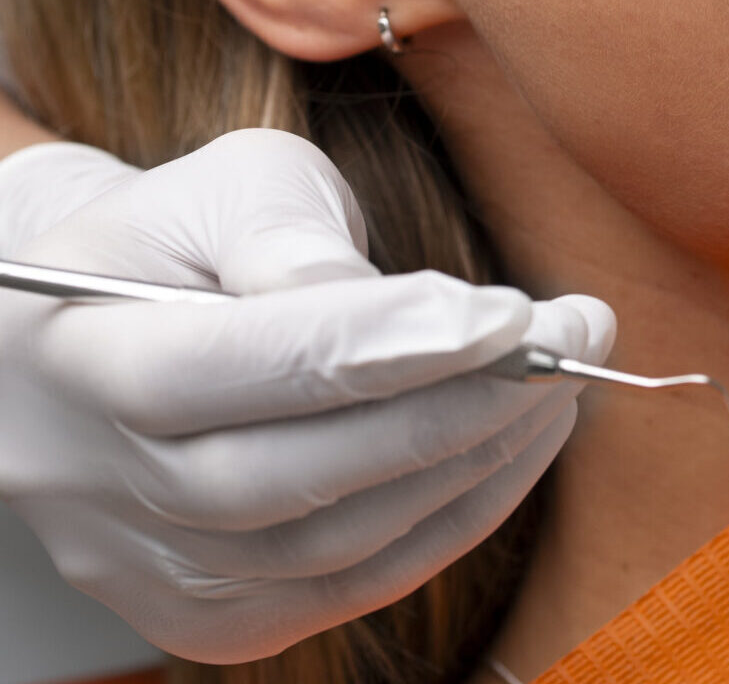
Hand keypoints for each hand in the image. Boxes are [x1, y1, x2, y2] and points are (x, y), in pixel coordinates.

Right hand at [0, 128, 613, 660]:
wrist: (111, 330)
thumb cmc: (191, 232)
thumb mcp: (230, 184)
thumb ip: (287, 232)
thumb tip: (372, 304)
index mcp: (83, 354)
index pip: (235, 368)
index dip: (382, 345)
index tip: (512, 312)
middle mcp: (99, 485)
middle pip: (289, 480)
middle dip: (457, 408)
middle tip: (573, 336)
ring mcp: (151, 568)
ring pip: (330, 550)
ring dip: (474, 464)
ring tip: (567, 379)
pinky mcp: (214, 615)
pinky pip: (349, 589)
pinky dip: (453, 520)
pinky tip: (520, 442)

_ _ _ _ _

_Task statement_
Start at the line containing "ring dip: (474, 464)" and copy each line through the last one in the records, exactly and with nothing added.

_Expected answer_
ring dip: (474, 464)
ring tip: (567, 379)
pinky mcp: (214, 615)
pinky pip: (349, 589)
pinky dip: (453, 520)
pinky tip: (520, 442)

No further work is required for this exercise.